In news that all but confirms Facebook is slowly taking taking over the world via their constantly increasingly list of products and features, leaked documents have shown that the website curates their trending news topics rather than leaving it completely up to an algorithm. And, shocker, it might not be as unbiased as some people think! This entire week, Facebook has been trying to fight the “evil empire” reputation it is gaining based on a few recent controversies. An article run by Gizmodo included quotes from a former member of the trending topics team that did not make Facebook look remotely like a good guy in the situation. Among the allegations were that employees were mistreated, set apart from the rest of the company, and above all told to favor liberal news outlets while suppressing more conservative news sources.
Now, The Guardian has unearthed documents that supposedly lay out exactly how the site’s news team operates and the details only rebuff the accusations ever so slightly. As reported by The Verge,
The new document’s section on “importance” level tells a more complex story than simple anti-conservative bias. The document designates 10 outlets as particularly central, and instructs editors to only label a topic as a “National Story” or “Major Story” based on how many of those publications placed the news on their front page.

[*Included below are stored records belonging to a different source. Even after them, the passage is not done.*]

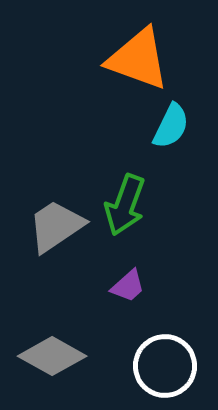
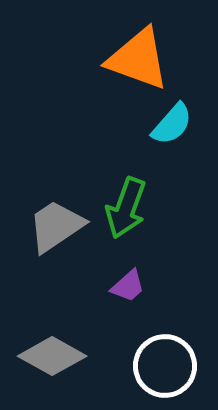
cyan semicircle: moved 1 px right, 2 px up; rotated 15 degrees clockwise
green arrow: moved 1 px right, 3 px down
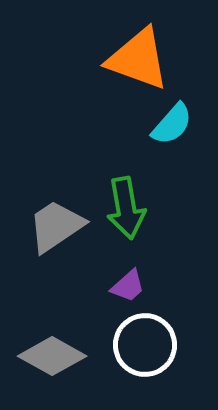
green arrow: rotated 30 degrees counterclockwise
white circle: moved 20 px left, 21 px up
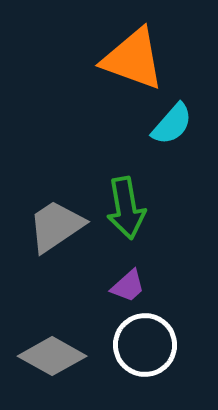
orange triangle: moved 5 px left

The publications include TheNew York Times, BBC News, and USA Today as well as a number of conservative outlets like Fox News and The Wall Street Journal.
Still, editors could only choose between topics that had been surfaced by Facebook’s trending algorithm, which monitors news websites as well as activity by Facebook users. In the event that a newsworthy event was not detected by the system, editors were instructed to flag the topic for the engineering team.
So basically, the news team could still choose more liberal stories as long as they were surfaced by the algorithm first and then made available for inclusion. Even though conservative sources are on the list doesn’t mean the team regularly went to that well when deciding what to highlight and what to suppress. The documents mention that each editor used their own judgement on what to use as each story’s main link or source. This latest twist might help Facebook say that they don’t actively encourage the ignoring of conservative news outlets, but it also leaves a lot of questions hanging about their general practices. Once you go evil, it’s harder to pull a U-turn back to “everybody loves you town” than it seems.